A recent Deloitte study found that 77% of workers have experienced burnout at their current jobs. The demand for a four-day workweek is about reclaiming control over life outside of work. 

That control could be better achieved through full autonomy, rather than shifting the problem from five days to four? Though, it could be an ideal starting point, as full flexibility on hours could spook some employers, seen as too much, too soon.

If four-day workweeks were mandated — what would that mean for companies already offering flexibility?

Countries like the UK and Belgium are (semi) seriously considering four-day workweek legislation, and if adopted, it could change the structure of work for millions.

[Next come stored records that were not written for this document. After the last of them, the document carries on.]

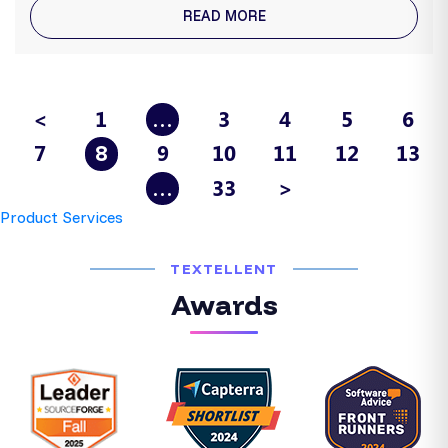
READ MORE
<
1
3
4
5
6
…
7
9
10
11
12
13
8
33
>
…
Product Services
TEXTELLENT
Awards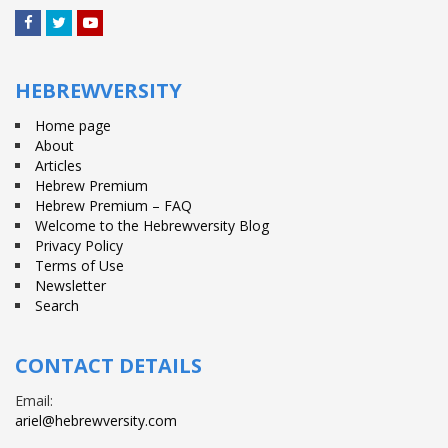
Facebook
Twitter
YouTube
HEBREWVERSITY
Home page
About
Articles
Hebrew Premium
Hebrew Premium – FAQ
Welcome to the Hebrewversity Blog
Privacy Policy
Terms of Use
Newsletter
Search
CONTACT DETAILS
Email:
ariel@hebrewversity.com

But companies that already let employees dictate their own hours might not feel the impact at all.

For them, the four-day workweek is a non-issue because the freedom to work when it makes the most sense already exists. Rather than a mandated three-day weekend, employees in these companies naturally carve out personal time as needed. They’re not waiting for a policy change to allow them a breather; they already own their schedules.

The real future of work: choice

In the end, people won’t want to only be offered the choice between Monday-Thursday, or Monday-Friday. They want control over their own schedules indefinitely — whether that means working in intense three-hour bursts, spreading work across six shorter days, or structuring their time around personal and family needs.

The four-day workweek is a step in the right direction, but it’s not the final answer. True flexibility — where employees work when they want, as long as they get the job done — is the real future of work.

For companies already embracing that, they’re ahead of the curve. Everyone else is playing catch up.